The lessons for pharmacists are also quite clear for adult patients contemplating use of acetaminophen. At the point of sale, pharmacists must stress not to combine the product with any other analgesic containing APAP, to follow the dosing instructions exactly, and to heed the alcohol warning on the label.

A manufacturer present at the FDA meeting questioned the nature of APAP advertising. "Advertising portrays acetaminophen as a totally safe ingredient. This portrayal may exacerbate use and contribute to the silent danger resulting from overdose."2 Indeed, one company's Web site contains the following statement: "When taken as directed, according to the package label and dosing instructions, Tylenol (acetaminophen) does not cause liver damage."3 This statement must be examined closely as it shifts the blame for liver damage to the patient, clearly stating that following the label and dosing correctly will invariably prevent liver damage.

Is the patient always at fault when liver damage occurs, as the above statement implies? Part of this hinges on the question, "Do patients risk liver damage with normal doses of APAP?" The FDA stated: "Twenty-three of the 65 cases with severe liver injury reported doses of less than 4 g/day."2 (The FDA-approved, safe adult dose of APAP is 4 g daily.) The FDA also conducted an analysis of APAP-associated hepatotoxicity cases, discovering that patients ingested more than 4 g of APAP daily in 70% of cases; 32% ingested more than 10 g daily. Apparently, 30% of patients experienced hepatotoxicity with the recommended daily doses.2

The manufacturer must address these cases in which patients apparently taking labeled doses of acetaminophen nevertheless experienced liver damage. It should demonstrate in each case in the FDA files how the patient was at fault; i.e., did not take the product according to the package label. If each case of liver failure cannot be explained in this manner, the manufacturer should modify its categorical assertion of safety in regard to liver damage. If the manufacturer chooses to responsibly undertake this examination of the serious liver injury cases, it may help the FDA determine how to mandate more complete warning labels on APAP packages in order to prevent liver damage to other patients.

As a result of the 2002 meeting, the FDA proposed to change APAP labeling to reduce the risk of adverse events. The FDA would require a new liver warning for all APAP-containing products. The agency would also remove the current alcohol warning and incorporate a new alcohol warning in the proposed liver warning. The following label modifications were proposed for adult acetaminophen products:

"Liver warning: This product contains acetaminophen. Severe liver damage may occur if you take:
•      More than [insert maximum number of daily dosage units] in 24 hours
•      With other drugs containing acetaminophen
•      Three or more alcoholic drinks every day while using this product

Do not use with any other drug containing acetaminophen (prescription or nonprescription). Ask a doctor or pharmacist before using with other drugs if you are not sure. Ask a doctor before use if you have liver disease."2

The FDA's proposed changes would also require that the ingredient acetaminophen be prominently identified on the product's principal display panel of the immediate container as well as the outer carton when applicable.

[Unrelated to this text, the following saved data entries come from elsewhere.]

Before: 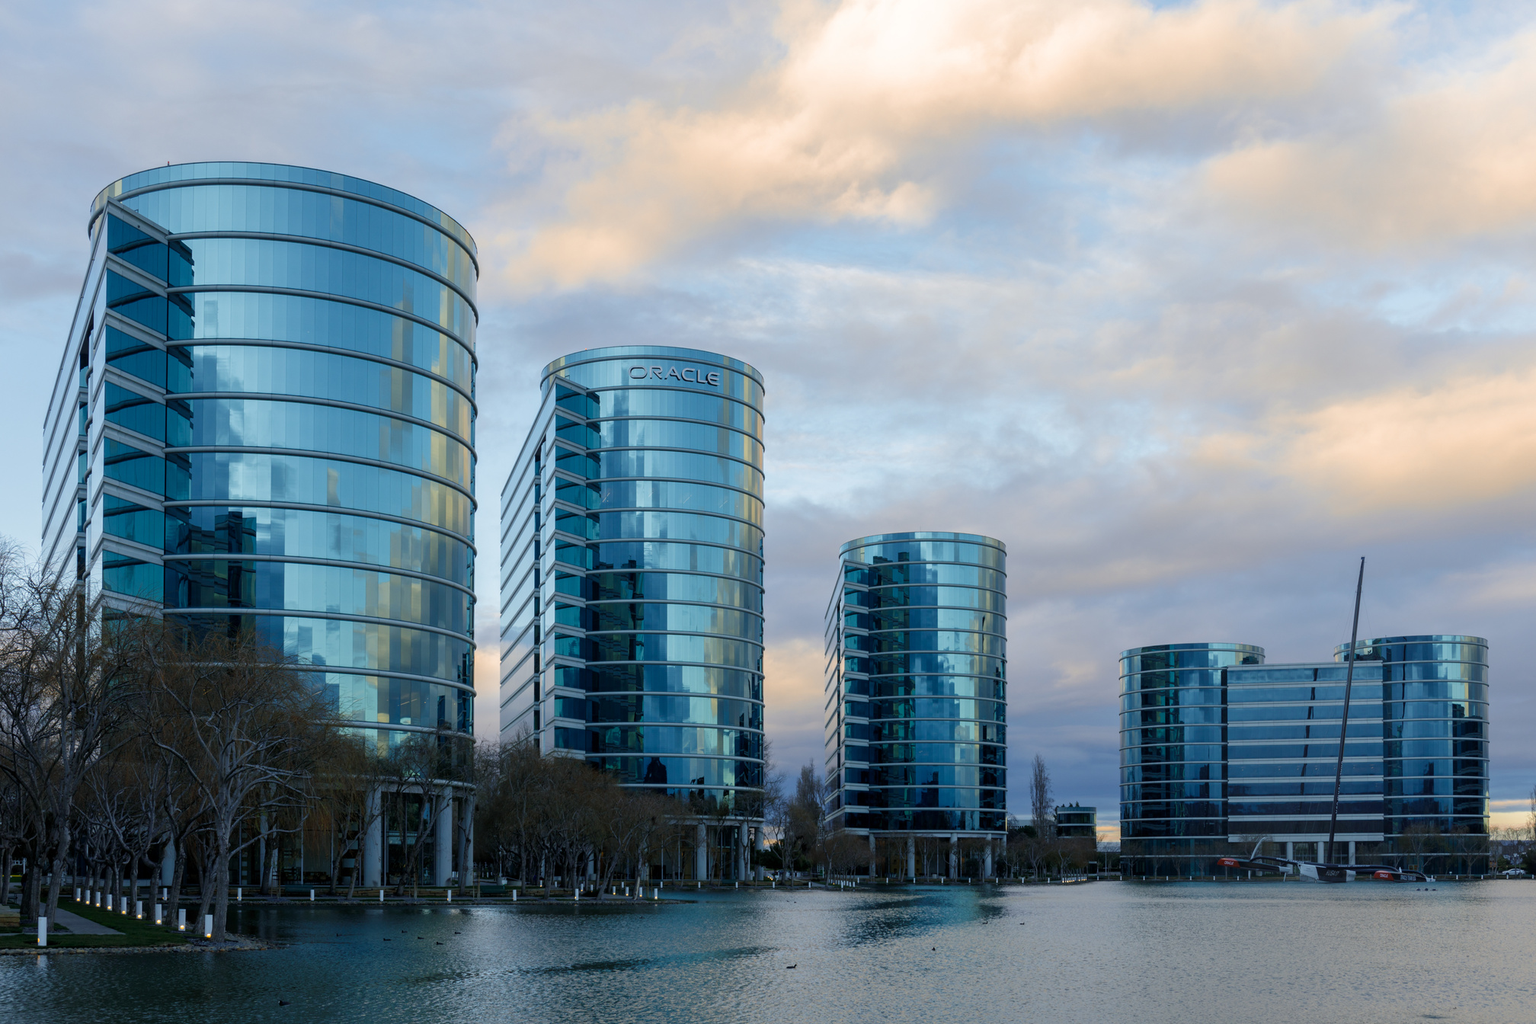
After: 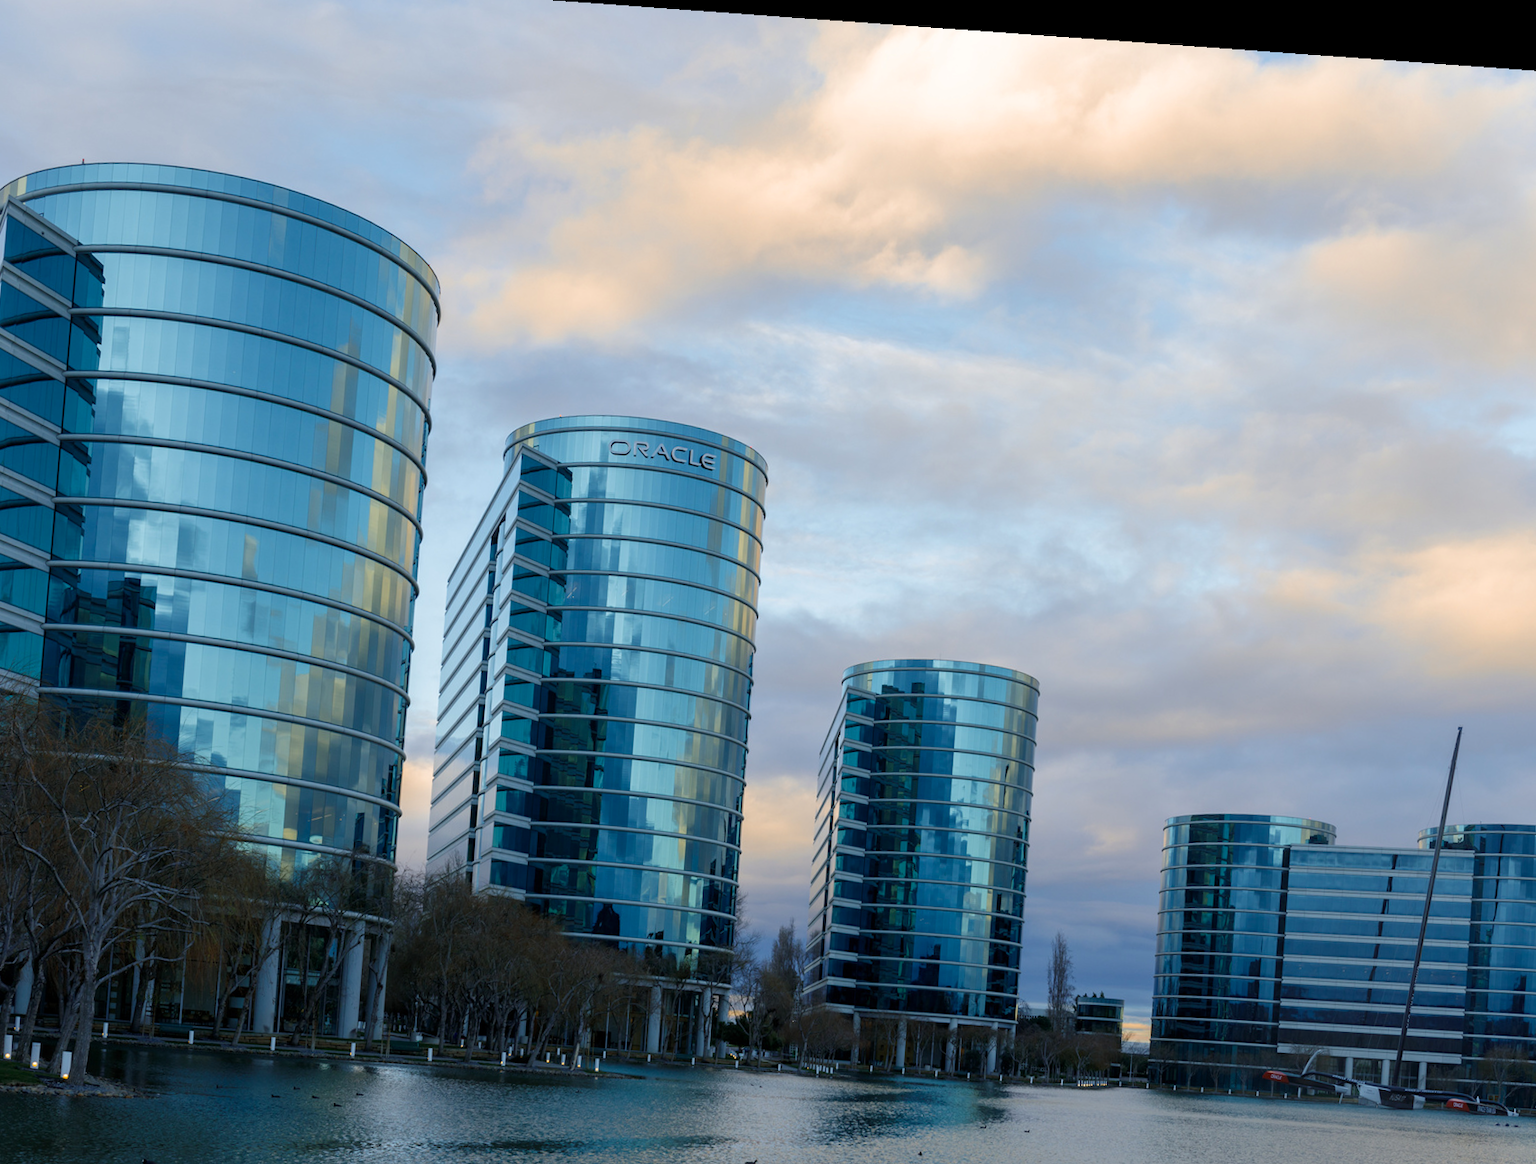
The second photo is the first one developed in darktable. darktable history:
rotate and perspective: rotation 4.1°, automatic cropping off
crop: left 9.929%, top 3.475%, right 9.188%, bottom 9.529%
contrast brightness saturation: contrast 0.04, saturation 0.07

These proposed updates should help both the pharmacist and the patient to better understand the necessary precautions to take when using OTC pain relievers.

1. Pray WS. Nonprescription Product Therapeutics. 2nd ed. Baltimore, MD: Lippincott Williams & Wilkins; 2006.
2. Internal analgesic, antipyretic, and antirheumatic drug products for over-the-counter human use; proposed amendment of the tentative final monograph; required warnings and other labeling. Fed Regist. 2006;71:77314-77352.
3. Tylenol. Frequently asked questions. Accessed March 27, 2008.
4. Raymond J. Parents say acet­ aminophen killed student. The Oklahoman. February 29, 2008:1-2.